Teva Pharmaceutical Industries broke all records for receiving tax benefits in Israel, a total of 6.4 billion shekels during the years 2012-13, according to Globes citing Israel Tax Authority data on Tuesday.
For that period, Teva “enjoyed an effective tax rate of 0 percent, at least on Copaxone,” its flagship multiple sclerosis treatment. The operating profit on Copaxone has been more than $3 billion in recent years, and in effect the entire amount was completely tax free up to 2013, the paper said.
Other leading beneficiaries of the tax laws mentioned were Israel Chemicals, which in the past two years received benefits totaling NIS 830 million. And Check Point Software Technologies which gets hundreds of millions of shekels in breaks annually.
The big tax breaks are justified by the contribution that companies such as Teva bring to the Israeli economy. In terms of employment, for example, Teva points out that it employs more than 7,000 workers in Israel, almost a third of them in the periphery, and that the number on the payroll has grown over the years.

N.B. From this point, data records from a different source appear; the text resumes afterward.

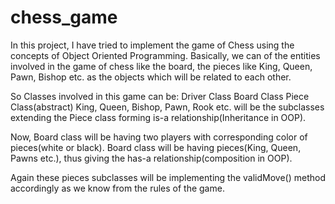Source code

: # chess_game
In this project, I have tried to implement the game of Chess using the concepts of Object Oriented Programming. Basically, we can of the
entities involved in the game of chess like the board, the pieces like King, Queen, Pawn, Bishop etc. as the objects which will be related
to each other.

So Classes involved in this game can be:
Driver Class
Board Class
Piece Class(abstract)
King, Queen, Bishop, Pawn, Rook etc. will be the subclasses extending the Piece class forming is-a relationship(Inheritance in OOP).

Now, Board class will be having two players with corresponding color of pieces(white or black). Board class will be having pieces(King,
Queen, Pawns etc.), thus giving the has-a relationship(composition in OOP).

Again these pieces subclasses will be implementing the validMove() method accordingly as we know from the rules of the game.  
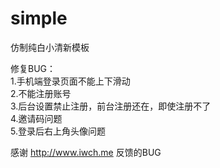 simple
======
仿制纯白小清新模板

修复BUG：<br />
1.手机端登录页面不能上下滑动<br />
2.不能注册账号<br />
3.后台设置禁止注册，前台注册还在，即使注册不了<br />
4.邀请码问题<br />
5.登录后右上角头像问题<br />

感谢 http://www.iwch.me 反馈的BUG
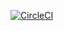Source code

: [![CircleCI](https://circleci.com/gh/marylly/entusiasme.svg?style=svg)](https://circleci.com/gh/marylly/entusiasme)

The pharmaceutival giant stresses that it is also connected to suppliers and contractors that employ more than 40,000 people in Israel, that its exports have been worth $140 billion in the past decade, that it makes an important contribution to economic growth, and that exports of drugs account for about 15% of Israel’s total industrial exports excluding diamonds.
Teva said in response to the report, “Teva has paid and pays taxes according to law. The tax benefits that Teva received were and remain within the framework of the Law for the Encouragement of Capital Investments that applies to every company in the economy that meets the criteria. The tax rate under the Law for the Encouragement of Capital Investments was updated in 2014 and currently stands at 9%, substantially increasing the tax rate that applies to the company’s income that falls within the provisions of this law. On the rest of its earnings, Teva pays companies tax at the full rate.